The primary cause of the incident was improper maintenance, caused by an incorrect part installed in the hydraulic system, resulting in the fuel leak. However, the final investigation also assigned the flight crew partial responsibility for failing to detect the fuel situation earlier. Review of the cockpit voice recorder showed that the pilot failed to use the main procedural checklist when attempting to rectify the imbalance of fuel between the tanks, which might have prevented the extent of the fuel leak on one side. The pilot also transferred fuel from the working engine to the failing engine which magnified the crisis.
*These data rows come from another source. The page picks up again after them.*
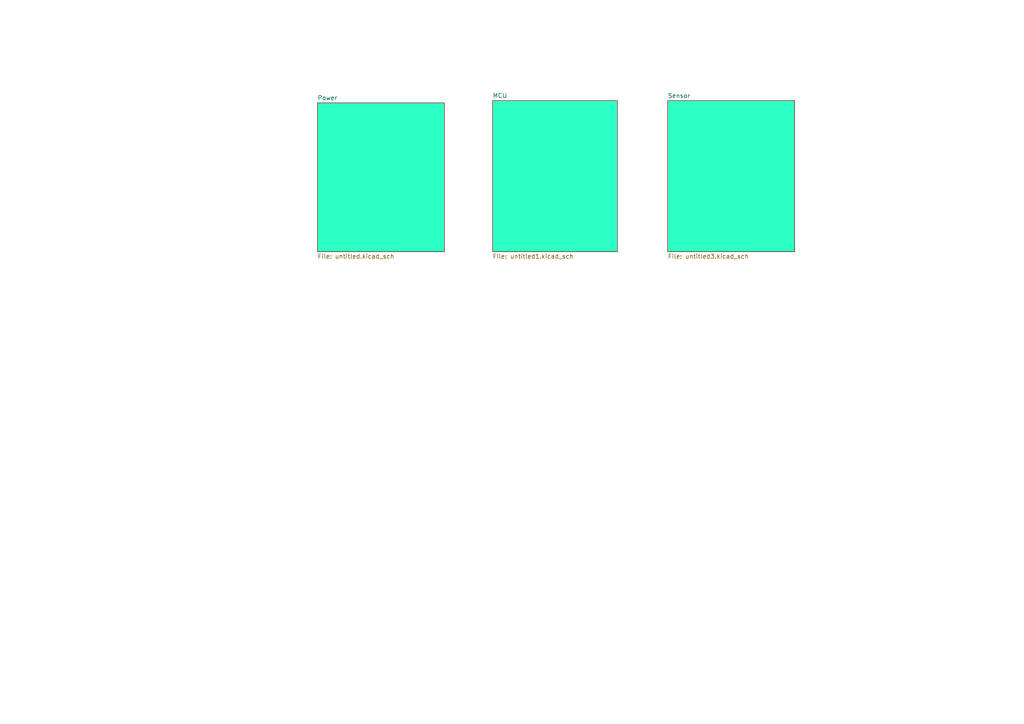
<source format=kicad_sch>
(kicad_sch (version 20230121) (generator eeschema)

  (uuid 260d87f0-35e1-4eec-ba11-eab882a5a84e)

  (paper "A4")

  


  (sheet (at 92.075 29.845) (size 36.83 43.18) (fields_autoplaced)
    (stroke (width 0.1524) (type solid))
    (fill (color 43 255 195 1.0000))
    (uuid d537aca8-b989-4219-89f7-55e82581348a)
    (property "Sheetname" "Power" (at 92.075 29.1334 0)
      (effects (font (size 1.27 1.27)) (justify left bottom))
    )
    (property "Sheetfile" "untitled.kicad_sch" (at 92.075 73.6096 0)
      (effects (font (size 1.27 1.27)) (justify left top))
    )
    (instances
      (project "Power"
        (path "/260d87f0-35e1-4eec-ba11-eab882a5a84e" (page "2"))
      )
    )
  )

  (sheet (at 142.875 29.21) (size 36.195 43.815) (fields_autoplaced)
    (stroke (width 0.1524) (type solid))
    (fill (color 43 255 195 1.0000))
    (uuid e402f4b2-0931-479b-ba4a-93f24eb17511)
    (property "Sheetname" "MCU" (at 142.875 28.4984 0)
      (effects (font (size 1.27 1.27)) (justify left bottom))
    )
    (property "Sheetfile" "untitled1.kicad_sch" (at 142.875 73.6096 0)
      (effects (font (size 1.27 1.27)) (justify left top))
    )
    (instances
      (project "Power"
        (path "/260d87f0-35e1-4eec-ba11-eab882a5a84e" (page "3"))
      )
    )
  )

  (sheet (at 193.675 29.21) (size 36.83 43.815) (fields_autoplaced)
    (stroke (width 0.1524) (type solid))
    (fill (color 43 255 195 1.0000))
    (uuid fd09d7ab-1021-4d23-bdf6-fe3fe880322a)
    (property "Sheetname" "Sensor" (at 193.675 28.4984 0)
      (effects (font (size 1.27 1.27)) (justify left bottom))
    )
    (property "Sheetfile" "untitled3.kicad_sch" (at 193.675 73.6096 0)
      (effects (font (size 1.27 1.27)) (justify left top))
    )
    (instances
      (project "Power"
        (path "/260d87f0-35e1-4eec-ba11-eab882a5a84e" (page "4"))
      )
    )
  )

  (sheet_instances
    (path "/" (page "1"))
  )
)

</source>
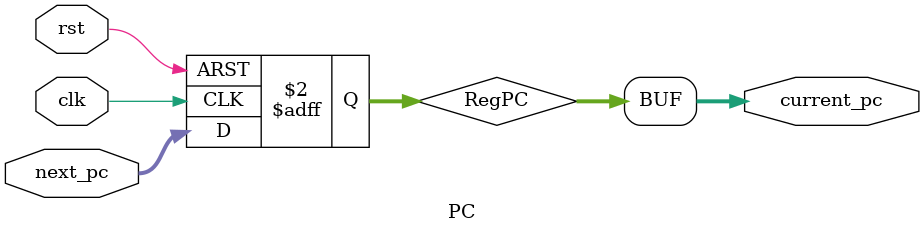
<source format=v>
`timescale 1ns / 1ps
module PC (
    input clk, rst,
    input [31:0] next_pc,
    output [31:0] current_pc
);
    reg [31:0] RegPC;

    always @(posedge rst or posedge clk) begin
        if(rst) RegPC <= 32'h00400000;
        else RegPC <= next_pc;
    end

    // init
    // always @(posedge rst) begin
    //     RegPC = 32'h00400000;
    // end

    // next
    // always @(posedge clk) begin
    //     if(!rst) RegPC = next_pc;
    // end

    assign current_pc = RegPC;
endmodule
</source>
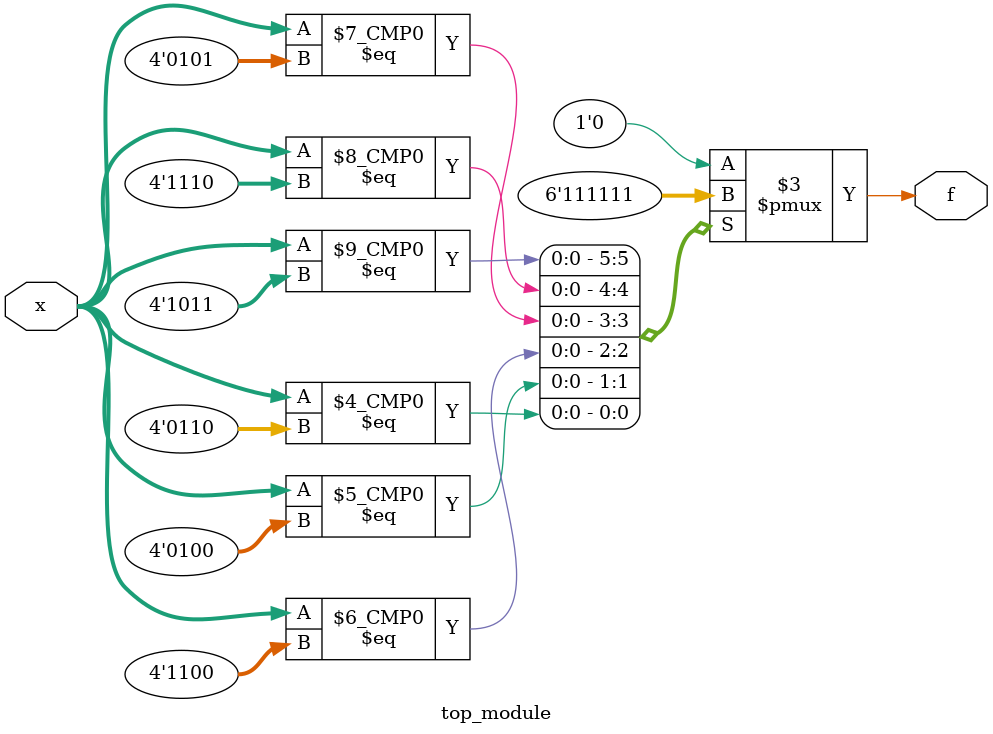
<source format=v>
module top_module (
    input [4:1] x, 
    output f );

    always @ (*) begin

        case (x) 

        4'b1011 : f = 1'b1;
        4'b1110 : f = 1'b1;
        4'b0101 : f = 1'b1;
        4'b1100 : f = 1'b1;
        4'b0100 : f = 1'b1;
        4'b0110 : f = 1'b1;
        default : f = 1'b0;
        endcase

    end

endmodule



</source>
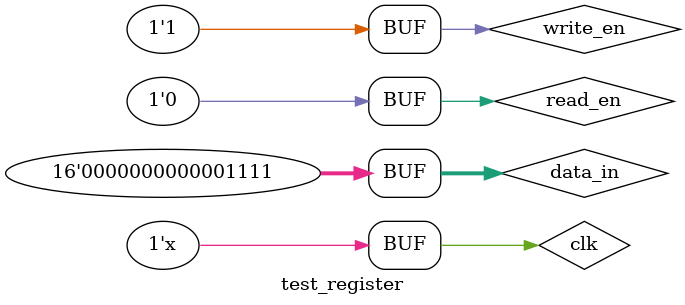
<source format=v>
`timescale 1ns / 1ps


module test_register;

	// Inputs
	reg write_en;
	reg read_en;
	reg [15:0] data_in;
	reg clk;

	// Outputs
	wire [15:0] data_out;
	wire [15:0] store;

	// Instantiate the Unit Under Test (UUT)
	register uut (
		.write_en(write_en), 
		.read_en(read_en), 
		.data_in(data_in), 
		.data_out(data_out), 
		.clk(clk),
		.store(store)
	);

	always begin
	#5 clk = ~clk;
	end
	
	
	initial begin
		// Initialize Inputs
		write_en = 0;
		read_en = 0;
		data_in = 0;
		clk = 0;

		// Wait 100 ns for global reset to finish
		#100;
		write_en=1;
		#100
		data_in = 15;
		
		#100
		read_en = 1;
		// Add stimulus here

		#100
		read_en = 0;

	end
      
endmodule


</source>
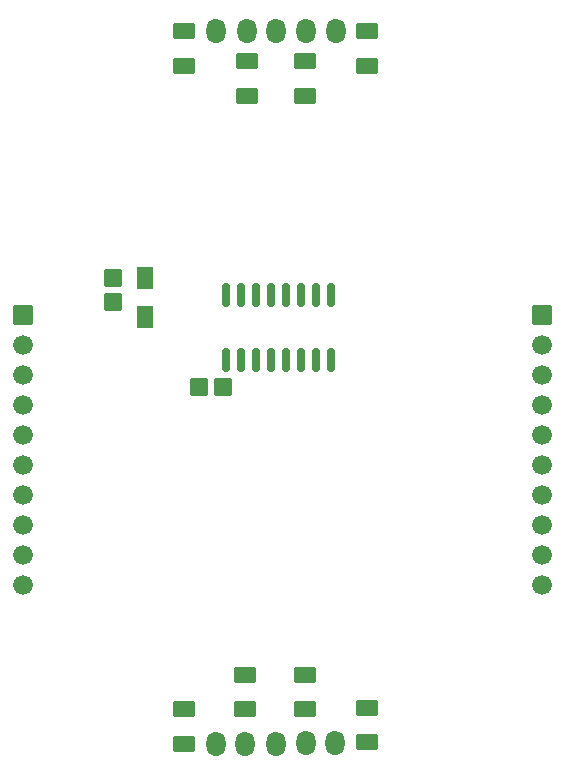
<source format=gts>
G04 Layer: TopSolderMaskLayer*
G04 EasyEDA v6.5.23, 2023-06-06 19:11:06*
G04 440996f75ca54165bcb2688da9f4019d,0997c0c323a540828c61b468e30a80a1,10*
G04 Gerber Generator version 0.2*
G04 Scale: 100 percent, Rotated: No, Reflected: No *
G04 Dimensions in millimeters *
G04 leading zeros omitted , absolute positions ,4 integer and 5 decimal *
%FSLAX45Y45*%
%MOMM*%

%AMMACRO1*1,1,$1,$2,$3*1,1,$1,$4,$5*1,1,$1,0-$2,0-$3*1,1,$1,0-$4,0-$5*20,1,$1,$2,$3,$4,$5,0*20,1,$1,$4,$5,0-$2,0-$3,0*20,1,$1,0-$2,0-$3,0-$4,0-$5,0*20,1,$1,0-$4,0-$5,$2,$3,0*4,1,4,$2,$3,$4,$5,0-$2,0-$3,0-$4,0-$5,$2,$3,0*%
%ADD10O,1.6256000000000002X2.1015960000000002*%
%ADD11MACRO1,0.1016X-0.648X0.8788X0.648X0.8788*%
%ADD12MACRO1,0.1016X-0.648X-0.8788X0.648X-0.8788*%
%ADD13O,0.7036053999999999X2.0725892000000004*%
%ADD14C,1.6764*%
%ADD15MACRO1,0.1016X0.7874X0.7874X0.7874X-0.7874*%
%ADD16MACRO1,0.1016X-0.8505X0.6038X0.8505X0.6038*%
%ADD17MACRO1,0.1016X-0.8505X-0.6038X0.8505X-0.6038*%
%ADD18MACRO1,0.1016X-0.705X-0.675X-0.705X0.675*%
%ADD19MACRO1,0.1016X0.705X-0.675X0.705X0.675*%
%ADD20MACRO1,0.1016X-0.675X0.705X0.675X0.705*%
%ADD21MACRO1,0.1016X-0.675X-0.705X0.675X-0.705*%
%ADD22MACRO1,0.1016X0.8505X-0.6038X-0.8505X-0.6038*%
%ADD23MACRO1,0.1016X0.8505X0.6038X-0.8505X0.6038*%

%LPD*%
D10*
G01*
X4262627Y11275313D03*
G01*
X4002531Y11275568D03*
G01*
X3752595Y11275313D03*
G01*
X3502659Y11275313D03*
G01*
X3242818Y11275313D03*
G01*
X4252468Y5245607D03*
G01*
X4002531Y5245607D03*
G01*
X3752595Y5235702D03*
G01*
X3492754Y5235447D03*
G01*
X3242563Y5235702D03*
D11*
G01*
X2641600Y8848375D03*
D12*
G01*
X2641600Y9185624D03*
D13*
G01*
X3327400Y8489442D03*
G01*
X3454400Y8489442D03*
G01*
X3581400Y8489442D03*
G01*
X3708400Y8489442D03*
G01*
X3835400Y8489442D03*
G01*
X3962400Y8489442D03*
G01*
X4089400Y8489442D03*
G01*
X4216400Y8489442D03*
G01*
X3327400Y9036558D03*
G01*
X3454400Y9036558D03*
G01*
X3581400Y9036558D03*
G01*
X3708400Y9036558D03*
G01*
X3835400Y9036558D03*
G01*
X3962400Y9036558D03*
G01*
X4089400Y9036558D03*
G01*
X4216400Y9036558D03*
D14*
G01*
X1612900Y6578600D03*
G01*
X1612900Y6832600D03*
G01*
X1612900Y7086600D03*
G01*
X1612900Y7340600D03*
G01*
X1612900Y7594600D03*
G01*
X1612900Y7848600D03*
G01*
X1612900Y8102600D03*
G01*
X1612900Y8356600D03*
G01*
X1612900Y8610600D03*
D15*
G01*
X1612900Y8864600D03*
D14*
G01*
X6007100Y6578574D03*
G01*
X6007100Y6832574D03*
G01*
X6007100Y7086574D03*
G01*
X6007100Y7340574D03*
G01*
X6007100Y7594574D03*
G01*
X6007100Y7848574D03*
G01*
X6007100Y8102574D03*
G01*
X6007100Y8356574D03*
G01*
X6007100Y8610574D03*
D15*
G01*
X6007100Y8864584D03*
D16*
G01*
X4521200Y5249623D03*
D17*
G01*
X4521200Y5545376D03*
D18*
G01*
X3300402Y8255000D03*
D19*
G01*
X3100397Y8255000D03*
D20*
G01*
X2374900Y8980497D03*
D21*
G01*
X2374900Y9180502D03*
D22*
G01*
X4000500Y11019076D03*
D23*
G01*
X4000500Y10723323D03*
D22*
G01*
X4521200Y11273076D03*
D23*
G01*
X4521200Y10977323D03*
D16*
G01*
X4000500Y5529023D03*
D17*
G01*
X4000500Y5824776D03*
D16*
G01*
X3492500Y5529023D03*
D17*
G01*
X3492500Y5824776D03*
D16*
G01*
X2971800Y5236923D03*
D17*
G01*
X2971800Y5532676D03*
D22*
G01*
X3505200Y11019076D03*
D23*
G01*
X3505200Y10723323D03*
D22*
G01*
X2971800Y11273076D03*
D23*
G01*
X2971800Y10977323D03*
M02*

</source>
Despite this, Piché was praised by media and was celebrated as a hero, especially in Quebec, where he remains a popular speaker. Experienced pilots praise the captain for not panicking or trying to make a sea landing. In 2002, Piché was awarded the Superior Airmanship Award by the Air Line Pilots Association in recognition of his extraordinary skill in successfully executing the dead-stick landing of an Airbus A330.

== In popular culture ==
The story of Robert Piché is depicted in the 2010 Canadian biographical drama film Piché: The Landing of a Man (Piché: Entre ciel et terre, FR), culminating with the events on Flight 236. Captain Piché is portrayed by both Michel Côté as an adult, and Côté's son Maxime Le Flaguais as a child. Piché is also portrayed in the television series Mayday in its episode "Flying on Empty". Piché's Azores landing is the inspiration for a scenario in the board game Sky Team.